» **Records shown**:
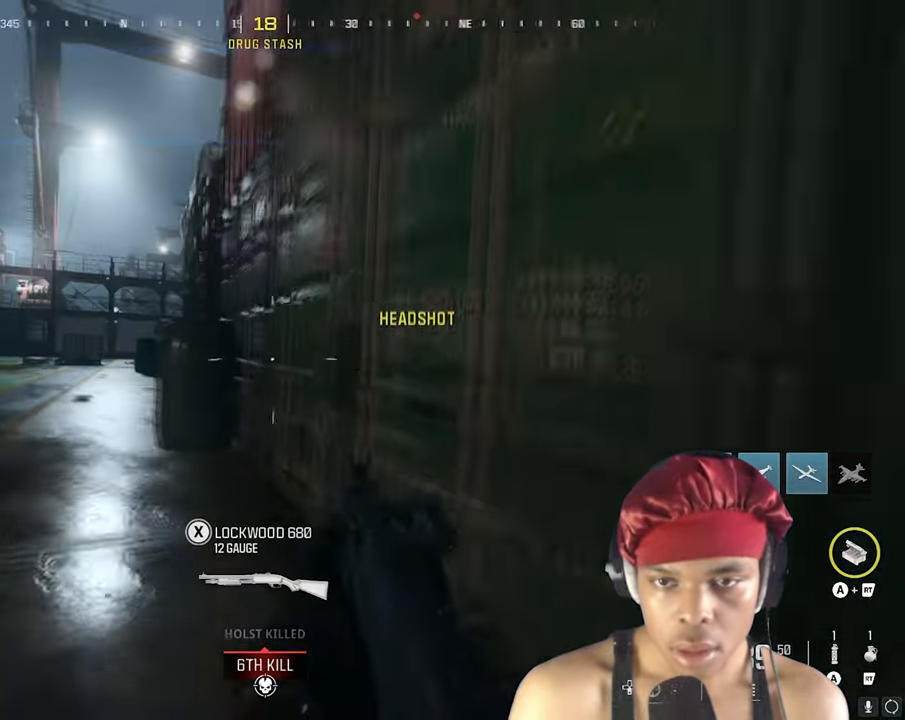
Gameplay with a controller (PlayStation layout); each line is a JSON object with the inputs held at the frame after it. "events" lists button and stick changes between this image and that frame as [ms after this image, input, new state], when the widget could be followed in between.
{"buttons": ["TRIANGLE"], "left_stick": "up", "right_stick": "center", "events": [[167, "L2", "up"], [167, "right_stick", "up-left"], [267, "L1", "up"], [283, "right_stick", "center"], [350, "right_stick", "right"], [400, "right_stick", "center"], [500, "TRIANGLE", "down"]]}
...
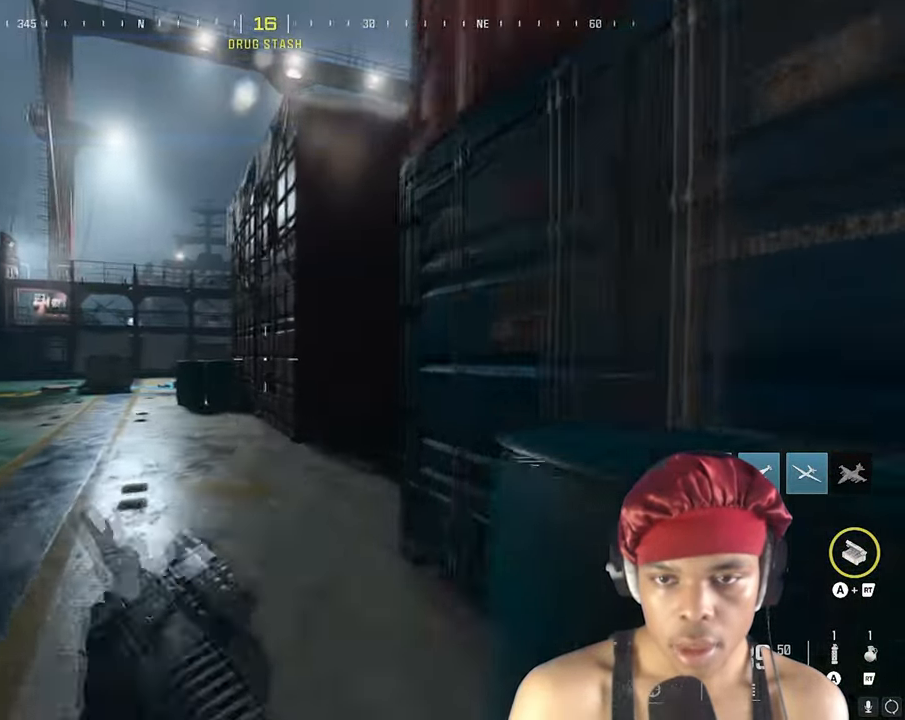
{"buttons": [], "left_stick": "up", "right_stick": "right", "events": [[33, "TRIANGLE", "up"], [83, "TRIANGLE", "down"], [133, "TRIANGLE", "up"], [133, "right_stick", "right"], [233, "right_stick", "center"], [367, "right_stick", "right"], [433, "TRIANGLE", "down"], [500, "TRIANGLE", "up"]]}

» **Work instruction**:
Look through the data above. Copy every line with the string "down" in it.

» **Answer space**:
{"buttons": ["TRIANGLE"], "left_stick": "up", "right_stick": "center", "events": [[167, "L2", "up"], [167, "right_stick", "up-left"], [267, "L1", "up"], [283, "right_stick", "center"], [350, "right_stick", "right"], [400, "right_stick", "center"], [500, "TRIANGLE", "down"]]}
{"buttons": [], "left_stick": "up", "right_stick": "right", "events": [[33, "TRIANGLE", "up"], [83, "TRIANGLE", "down"], [133, "TRIANGLE", "up"], [133, "right_stick", "right"], [233, "right_stick", "center"], [367, "right_stick", "right"], [433, "TRIANGLE", "down"], [500, "TRIANGLE", "up"]]}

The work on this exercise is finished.